The timing of House of McQueen couldn’t be better.
New York Fashion Week is upon us, a favored time of year for human peacocks to bestride the streets of Manhattan. Darrah McCloud’s play, at The Mansion at Hudson Yards and booking through Oct. 19, is about the life and work of the legendary British designer, who died by suicide aged 40 in 2010. It may well become a stopping off-point for the absolutely fabulous between runway shows, champagne receptions, and night-time shenanigans.
And it is fashion, though not on stage—criminally—that is the best bit of the show. Off-stage, just past one of the bars in the maze-like warren of corridors of the venue, is an exhibit of 27 original McQueen creations. Make time to search it out and delight in McQueen’s artistry, especially if you didn’t see the excellent Metropolitan Museum of Art exhibit, Savage Beauty, which the museum mounted in 2011.
During the play, presented in collaboration with Gary James McQueen, Alexander’s nephew and Creative Director, you only see glimpses of McQueen’s designs on snatches of video.

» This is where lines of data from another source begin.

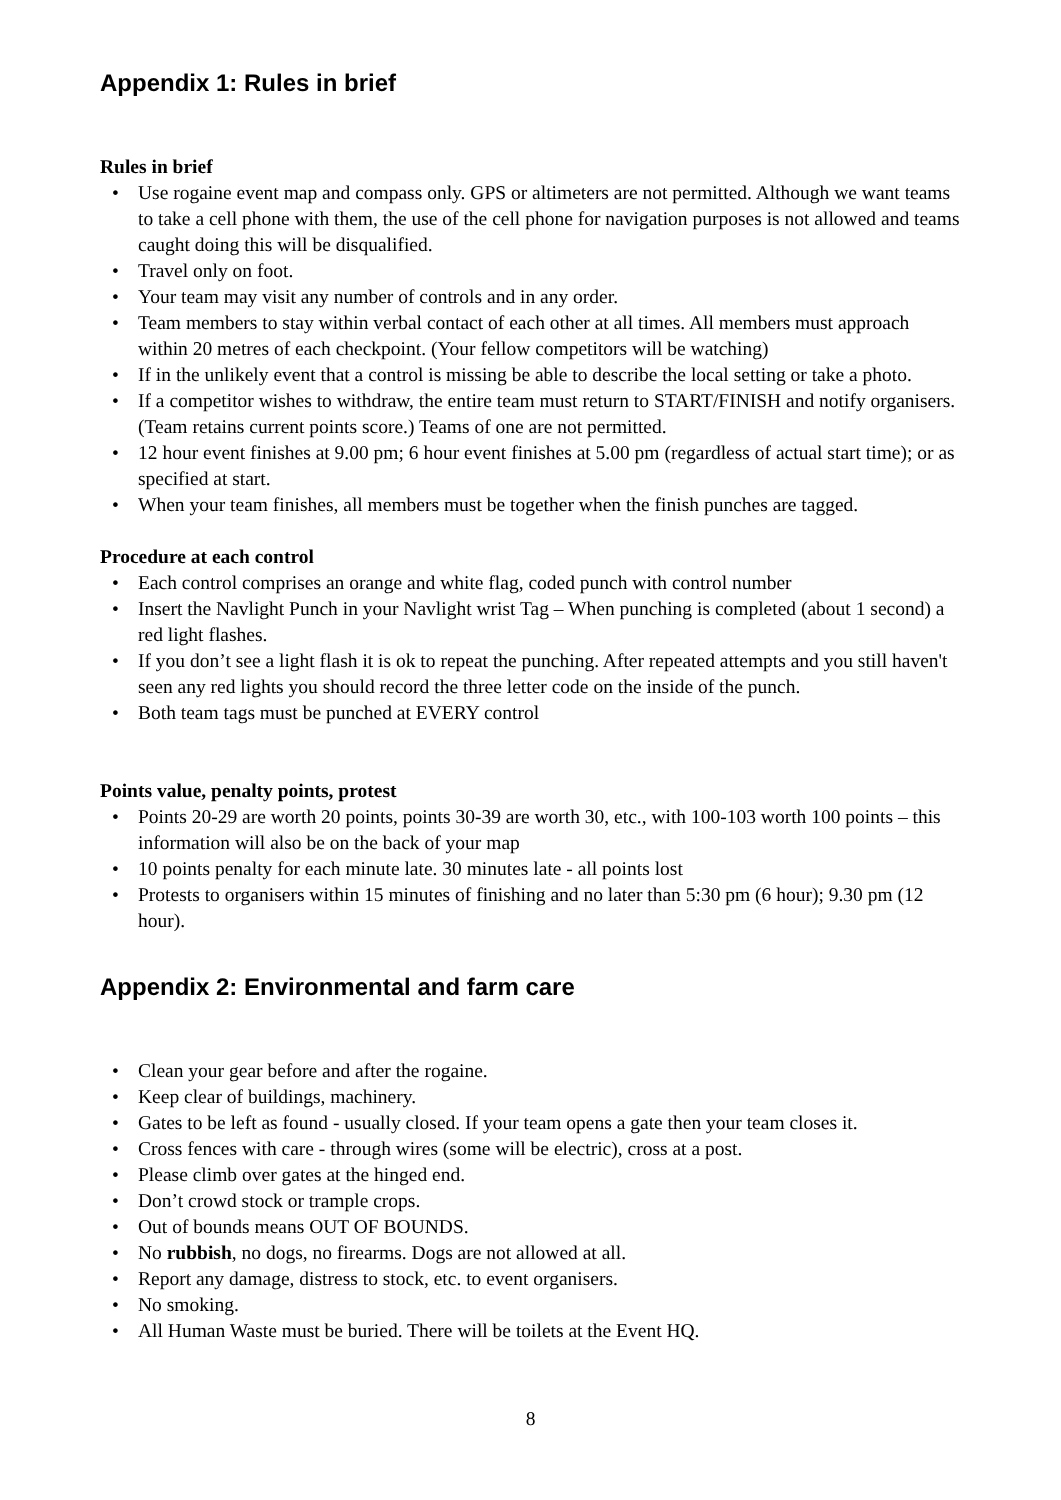Appendix 1: Rules in brief
Rules in brief
• Use rogaine event map and compass only. GPS or altimeters are not permitted. Although we want teams to take a cell phone with them, the use of the cell phone for navigation purposes is not allowed and teams caught doing this will be disqualified.
• Travel only on foot.
• Your team may visit any number of controls and in any order.
• Team members to stay within verbal contact of each other at all times. All members must approach within 20 metres of each checkpoint. (Your fellow competitors will be watching)
• If in the unlikely event that a control is missing be able to describe the local setting or take a photo.
• If a competitor wishes to withdraw, the entire team must return to START/FINISH and notify organisers. (Team retains current points score.) Teams of one are not permitted.
• 12 hour event finishes at 9.00 pm; 6 hour event finishes at 5.00 pm (regardless of actual start time); or as specified at start.
• When your team finishes, all members must be together when the finish punches are tagged.
Procedure at each control
• Each control comprises an orange and white flag, coded punch with control number
• Insert the Navlight Punch in your Navlight wrist Tag – When punching is completed (about 1 second) a red light flashes.
• If you don’t see a light flash it is ok to repeat the punching. After repeated attempts and you still haven't seen any red lights you should record the three letter code on the inside of the punch.
• Both team tags must be punched at EVERY control
Points value, penalty points, protest
• Points 20-29 are worth 20 points, points 30-39 are worth 30, etc., with 100-103 worth 100 points – this information will also be on the back of your map
• 10 points penalty for each minute late. 30 minutes late - all points lost
• Protests to organisers within 15 minutes of finishing and no later than 5:30 pm (6 hour); 9.30 pm (12 hour).
Appendix 2: Environmental and farm care
• Clean your gear before and after the rogaine.
• Keep clear of buildings, machinery.
• Gates to be left as found - usually closed. If your team opens a gate then your team closes it.
• Cross fences with care - through wires (some will be electric), cross at a post.
• Please climb over gates at the hinged end.
• Don’t crowd stock or trample crops.
• Out of bounds means OUT OF BOUNDS.
• No rubbish, no dogs, no firearms. Dogs are not allowed at all.
• Report any damage, distress to stock, etc. to event organisers.
• No smoking.
• All Human Waste must be buried. There will be toilets at the Event HQ.
8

There are undoubtedly practical, legal, and other reasons why we do not see these clothes on stage, but in a play about such a major fashion figure it is a very loud, absent ghost at the feast. The fashion in the show is unmemorable, even when it comes to recalling the eccentrically clad Isabella Blow (Catherine LeFrere), McQueen’s muse, close friend, and patron saint of all fashion peacocks.
The play, directed by Sam Helfrich, darts between eras and modes of storytelling, not really settling on a compelling through-line. We hit the major McQueen life moments and personality traits—difficult childhood, abuse, working class background, the snobbery he initially endured, drugs, homophobia, sexual expression, his taking over at labels like Givenchy, suicide—but they jangle in a baffling muddle on stage.
We are told how the violence Lee (as his family and friends knew him) had seen and experienced when young had informed McQueen’s creative vision, and how torn-up material and wrecked-looking models were so controversial at the time, but we never feel the thrill, dazzle, and shock of these moments, or understand the formation, marshaling and command of McQueen’s influences.
Instead, House of McQueen feels cut-and-paste, a cartoon more than character study, and this coalesces into a tone of detached, fashionable remove, with the cast facing us and relating bits of story, or each other in staccato outbursts to move bits of the story along. There are all the accoutrements of fashion—swagger, people being bitchy (though not really b----y, sadly), loud music—but little nuanced analysis to make sense of McQueen’s life and art.

The show’s welcome and much-needed anchor is Bridgerton star Luke Newton, playing a white T-shirt and blue-jeaned McQueen, who brings an impressive depth and presence to the designer, and to the roiling inner forces that comprised and ultimately broke him.
But Newton cannot surmount the play’s odd creative choices, such as the silly news reports that inform us of real-life moments such as the debut of McQueen’s “Highland Rape” collection—related with the breathless, stone-faced urgency of conventional reports of wars and economic collapse. With video and projections, the play toys with the spectacle of its subject, seemingly hovering between documentary and parody—never quite sure which to alight on. (Some of the attempted British accents are, hmm, not good.)
Another recurring idea is to have McQueen’s beloved mother Joyce (Emily Skinner) interviewing him about his work, but these encounters are flattening not illuminating. McQueen was a hard-working, complex genius, but the play reduces him to a damaged demi-thug, raddled by demons. If you see the show and scratch your head at who he was and what happened during his life, the 2018 documentary McQueen, showing on Netflix, may be a useful companion piece.

The play features McQueen’s family, Blow, and some figures in his private life, but never in ways that reveal much about their relationships.
Who were his boyfriends/husband? That guy? That guy? Was Blow in love with him? What was their relationship really about? Dependency, love, need, transaction—all of the above? Why were they both so depressed and suicidal? What actually happened when he was a kid? What or who were the true dark forces in his life? Who or what was McQueen beyond being troubled and determined to shock in his work? Who or what was keeping his family away from helping him?
The play may know its subject, but doesn’t convey that knowledge effectively or dramatically. It either wrongly assumes we know it all, or thinks itself above telling a conventional story about a person who so brilliantly defied convention. The result is like dipping in and out of surrealism-laced Wikipedia entries—or, as might be seen a lot this week in New York’s finest restaurants, a fashionista stabbing absently at escapee peas on a plate.